Driefontein, 43 miles west of Johannesburg, has one of the deepest gold mines in the world. But, output at the more than 2-mile deep mine, which produces close to 30 tons of gold annually, declined 9% last year. This was not because there was not enough gold to be mined, but because the mine didn’t get enough power and had to be partly shut down for many days.
Last year’s near breakdown of the country’s power grid forced most mining companies to suspend operations. It was the first time the country’s gold mines were closed since the Anglo-Boer war more than a century ago. Gold exports from South Africa declined 13.6% in 2008, mostly because of the power outages, the country’s Chamber of Mines said last month. With this, South Africa has slipped behind China as the top gold exporter in the world, a position it held for more than a century until 2006.
Though power supplies have improved in recent months, the situation is far from comfortable. Eskom, the state-owned utility, still has a load shedding status dial on its website. Like a fuel gauge, its needle moves between green and red areas to warn customers about the possibility of load shedding or a scheduled power outage. Decades of underinvestment in generation and distribution infrastructure has made it difficult to meet the growing demands of the biggest economy in Africa and one of the largest emerging economies in the world.
Mines like Driefontein are playing it safe and are installing stand-by generators to provide backup power if supplies are disrupted again. However, the generators can meet only 10% of the mine’s requirement and will allow only the most critical services to be run during a power outage. So, despite the additional investments, the mining industry will again face shutdowns if power supplies fall short this year. Not quite what the industry would want, when gold prices are at a record high!
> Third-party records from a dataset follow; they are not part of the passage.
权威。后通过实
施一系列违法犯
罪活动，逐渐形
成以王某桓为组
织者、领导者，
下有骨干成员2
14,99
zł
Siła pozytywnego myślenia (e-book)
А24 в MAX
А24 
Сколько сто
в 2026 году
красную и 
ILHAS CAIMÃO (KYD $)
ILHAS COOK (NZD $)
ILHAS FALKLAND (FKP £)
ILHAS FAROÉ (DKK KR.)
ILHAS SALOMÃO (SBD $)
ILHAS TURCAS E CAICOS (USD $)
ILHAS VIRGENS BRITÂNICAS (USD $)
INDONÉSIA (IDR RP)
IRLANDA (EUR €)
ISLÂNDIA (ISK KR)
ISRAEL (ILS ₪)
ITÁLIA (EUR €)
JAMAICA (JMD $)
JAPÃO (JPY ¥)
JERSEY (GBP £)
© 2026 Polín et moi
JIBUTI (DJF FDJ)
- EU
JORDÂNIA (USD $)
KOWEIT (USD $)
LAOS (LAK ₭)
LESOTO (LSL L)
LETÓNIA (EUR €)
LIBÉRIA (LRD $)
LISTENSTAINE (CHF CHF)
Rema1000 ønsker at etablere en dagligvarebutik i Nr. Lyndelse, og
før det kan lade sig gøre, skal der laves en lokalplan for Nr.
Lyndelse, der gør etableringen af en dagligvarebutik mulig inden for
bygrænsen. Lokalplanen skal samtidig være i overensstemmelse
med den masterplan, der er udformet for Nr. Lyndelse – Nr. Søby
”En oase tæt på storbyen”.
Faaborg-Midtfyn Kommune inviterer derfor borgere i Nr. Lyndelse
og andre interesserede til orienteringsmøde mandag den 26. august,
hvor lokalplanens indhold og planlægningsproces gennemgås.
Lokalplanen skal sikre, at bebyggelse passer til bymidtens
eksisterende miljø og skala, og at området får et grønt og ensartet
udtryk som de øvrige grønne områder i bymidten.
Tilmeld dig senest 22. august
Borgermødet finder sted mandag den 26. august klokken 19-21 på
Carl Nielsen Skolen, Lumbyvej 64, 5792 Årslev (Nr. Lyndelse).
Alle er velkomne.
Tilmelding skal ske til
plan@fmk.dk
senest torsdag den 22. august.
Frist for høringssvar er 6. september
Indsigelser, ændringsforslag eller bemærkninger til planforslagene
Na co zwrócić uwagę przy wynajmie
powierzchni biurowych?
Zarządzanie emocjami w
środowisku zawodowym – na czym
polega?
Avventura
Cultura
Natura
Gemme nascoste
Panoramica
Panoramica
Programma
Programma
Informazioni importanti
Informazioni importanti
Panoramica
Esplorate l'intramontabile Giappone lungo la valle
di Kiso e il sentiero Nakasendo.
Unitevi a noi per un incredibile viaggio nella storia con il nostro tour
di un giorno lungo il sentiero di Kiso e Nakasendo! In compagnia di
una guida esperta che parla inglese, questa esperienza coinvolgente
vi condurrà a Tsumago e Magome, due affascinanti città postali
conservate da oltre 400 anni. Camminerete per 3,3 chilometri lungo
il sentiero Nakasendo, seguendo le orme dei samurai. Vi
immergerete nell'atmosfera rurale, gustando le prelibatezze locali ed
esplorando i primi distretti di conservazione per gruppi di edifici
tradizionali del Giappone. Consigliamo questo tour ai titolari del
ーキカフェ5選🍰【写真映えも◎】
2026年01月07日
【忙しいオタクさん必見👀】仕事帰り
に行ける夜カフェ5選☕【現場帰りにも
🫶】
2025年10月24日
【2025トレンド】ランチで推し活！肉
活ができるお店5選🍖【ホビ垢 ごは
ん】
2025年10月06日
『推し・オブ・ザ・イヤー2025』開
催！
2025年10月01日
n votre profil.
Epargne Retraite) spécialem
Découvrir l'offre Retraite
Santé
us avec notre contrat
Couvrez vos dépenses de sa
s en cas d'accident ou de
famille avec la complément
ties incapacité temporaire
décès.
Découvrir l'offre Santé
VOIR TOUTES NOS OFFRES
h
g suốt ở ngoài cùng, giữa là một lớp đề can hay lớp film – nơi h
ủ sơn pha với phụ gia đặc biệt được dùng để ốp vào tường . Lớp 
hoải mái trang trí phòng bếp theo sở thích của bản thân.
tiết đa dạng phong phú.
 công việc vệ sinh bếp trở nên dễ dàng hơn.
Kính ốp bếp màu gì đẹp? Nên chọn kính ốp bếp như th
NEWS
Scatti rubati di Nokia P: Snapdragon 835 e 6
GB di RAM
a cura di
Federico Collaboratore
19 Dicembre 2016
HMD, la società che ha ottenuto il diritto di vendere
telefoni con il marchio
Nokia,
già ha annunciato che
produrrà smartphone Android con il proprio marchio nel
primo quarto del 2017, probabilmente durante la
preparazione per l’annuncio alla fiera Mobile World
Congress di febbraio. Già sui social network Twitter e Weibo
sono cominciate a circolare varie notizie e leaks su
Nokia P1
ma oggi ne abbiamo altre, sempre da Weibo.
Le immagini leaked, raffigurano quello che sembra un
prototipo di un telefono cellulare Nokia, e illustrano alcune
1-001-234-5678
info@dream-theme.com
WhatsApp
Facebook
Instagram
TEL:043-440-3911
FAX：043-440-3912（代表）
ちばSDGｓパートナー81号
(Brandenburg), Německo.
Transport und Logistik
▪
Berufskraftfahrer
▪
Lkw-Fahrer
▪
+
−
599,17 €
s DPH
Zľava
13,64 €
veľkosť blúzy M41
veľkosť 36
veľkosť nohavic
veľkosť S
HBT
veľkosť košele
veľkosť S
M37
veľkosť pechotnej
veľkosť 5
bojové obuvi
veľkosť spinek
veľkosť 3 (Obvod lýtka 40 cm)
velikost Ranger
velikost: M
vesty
It is not only the mining industry that is bearing the brunt of power shortages. Nearly 2.5 million households in South Africa still do not have electricity and 70% of rural households rely on wood and other fuels, according to a recent study by Citizens United for Renewable Energy and Sustainability.
The government is waking up to the challenge and is speeding up a major restructuring of the distribution network, under the national agency EDI Holdings. The country is considering more nuclear plants to generate 20,000 megawatts of electricity. Eskom is expanding some of its power stations and has plans to revive many defunct plants, besides setting up new distribution networks. The government has also increased the incentives to encourage investments to develop alternate energy sources and improve energy efficiency.
Raising finances for large projects may be difficult in the current global economic environment. Yet, South Africa cannot let up and should enhance the efforts to get these new projects off the ground quickly. Debilitating power outages are the last thing South Africa, a country that should be a model for the rest of the continent, can afford now.